Neue Kritik an alten Niedrigmieten

Die steigenden Mieten lassen den Ruf nach einer gesetzlichen Obergrenze lauter werden. Die Zinshausbesitzer wiederum klagen über extrem günstige Altverträge, die nicht einmal die Kosten decken. In Wien zahlt demnach jeder dritte Mieter in einer Altbauwohnung nur einen Bruchteil dessen, was mittlerweile üblich ist.

Mittagsjournal, 17.11.2012

Diskriminierte und Privilegierte

Wer Glück hat, kann in Wien immer noch ziemlich günstig wohnen. Entweder in einer ehemaligen Friedenszins-Wohnung, oder in den sogenannten Kategorie-Mietwohnungen. Änderungen im Mietrecht hat es hier zwar in den 80er- und 90er- Jahren gegeben, dennoch zahlen die Mieter mit diesen Altverträgen im Schnitt nur ein Drittel dessen, was am Markt üblich ist, sagt Thomas Malloth vom Fachverband der Immobilientreuhänder: "Das führt zu einem Markt von Diskriminierten und Privilegierten Mietern: Privilegierte, und das ist das "Schlimme", sind diejenigen, die Älter oder "Gestopfter" sind, und die Jungfamilie kann sich dieselbe Wohnung im selben Stock nicht leisten."

Leichter Missbrauch bei Altverträgen

Ein besonderer Dorn im Auge ist der Immobilienwirtschaft, dass diese günstigen Altverträge nach wie vor sehr leicht innerhalb der Familie weitergegeben werden können.
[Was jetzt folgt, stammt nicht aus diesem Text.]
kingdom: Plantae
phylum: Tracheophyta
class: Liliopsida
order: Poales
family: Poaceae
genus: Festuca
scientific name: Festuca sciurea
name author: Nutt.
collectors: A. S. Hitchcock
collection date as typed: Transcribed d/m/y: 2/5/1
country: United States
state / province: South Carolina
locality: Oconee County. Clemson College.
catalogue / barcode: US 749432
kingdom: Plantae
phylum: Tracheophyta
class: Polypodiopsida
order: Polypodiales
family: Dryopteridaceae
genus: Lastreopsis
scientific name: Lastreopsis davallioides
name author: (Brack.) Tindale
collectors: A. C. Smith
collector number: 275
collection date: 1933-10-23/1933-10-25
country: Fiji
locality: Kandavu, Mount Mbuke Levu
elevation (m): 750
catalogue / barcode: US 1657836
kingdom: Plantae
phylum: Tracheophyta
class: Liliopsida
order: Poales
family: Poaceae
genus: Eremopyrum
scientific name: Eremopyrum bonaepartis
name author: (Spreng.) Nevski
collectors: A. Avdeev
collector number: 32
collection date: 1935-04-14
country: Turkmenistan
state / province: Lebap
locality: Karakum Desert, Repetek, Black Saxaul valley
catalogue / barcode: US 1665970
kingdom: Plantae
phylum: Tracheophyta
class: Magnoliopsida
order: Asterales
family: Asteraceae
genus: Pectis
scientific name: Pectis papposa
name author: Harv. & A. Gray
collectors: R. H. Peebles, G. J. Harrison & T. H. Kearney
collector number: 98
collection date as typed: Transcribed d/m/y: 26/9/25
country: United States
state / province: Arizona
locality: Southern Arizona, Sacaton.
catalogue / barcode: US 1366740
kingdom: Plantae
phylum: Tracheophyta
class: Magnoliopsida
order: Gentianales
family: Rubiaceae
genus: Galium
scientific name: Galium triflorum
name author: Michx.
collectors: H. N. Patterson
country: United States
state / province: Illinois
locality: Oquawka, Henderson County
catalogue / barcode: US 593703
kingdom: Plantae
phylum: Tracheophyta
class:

Nicht nur an minderjährige Kinder und Ehepartner, sondern auch an Enkelkinder, Geschwister und Eltern. Auf dem Papier müssen diese Familienmitglieder zwar mindestens zwei Jahre dort wohnhaft sein, bevor sie die Wohnung übernehmen. Weil aber die Meldung des Hauptwohnsitzes als Nachweis akzeptiert wird, wird der Missbrauch leicht gemacht. Dabei geht es allein in Wien um jede dritte Altbauwohnung, das sind rund 80.000 Wohnungen.

Tauschhandel denkbar

Thomas Malloth schlägt daher vor, die Altverträge über einen Zeitraum von etwa zehn Jahren langsam anzuheben. Damit könnte man auch den Druck aus dem Markt nehmen der derzeit besteht, sagt Malloth: "Das heißt, der, der Vermietet, muss in der Neuvermietung möglichst viel hereinholen, weil er es vom Altmieter nicht bekommt. Das bewirkt eine Schieflage und ist zutiefst sozial ungerecht."

Änderungen könne man sich durchaus vorstellen, heißt es dazu bei der Mietervereinigung. Ein Eingreifen in bestehende Verträge komme zwar nicht in Frage. Aber man könne sich Änderungen bei den Eintrittsrechten vorstellen. Also bei der Frage, ob beispielsweise Enkelkinder und erwachsene Kinder weiterhin in den Vertrag eintreten können. Im Gegenzug müssten sich aber auch die Hausbesitzer bewegen. Etwa, wenn es um die Zuschläge bei neuen Mietverträgen geht, sagt Georg Niedermühlbichler von der Mietervereinigung, diese sollten mit 25 Prozent begrenzt werden: "Wenn es hier gelingt, günstiger zu werden, kann man über das andere reden. Was sicher nicht geht: Dass wir die Eintrittsrechte diskutieren und bei den Neuvermietungen alles so bleibt, wie es ist."

Für eine Lösung bei Zuschlägen und Altverträgen müssten sich also beide Seiten, Mieter und Vermieter bewegen, und in weiterer Folge SPÖ und ÖVP für ein neues Bundesgesetz – das war in den letzten Jahren nicht der Fall. Ein Insider sagt, das ganze erinnere ihn an ein Spiel Mikkado - wer sich zuerst bewegt, verliert.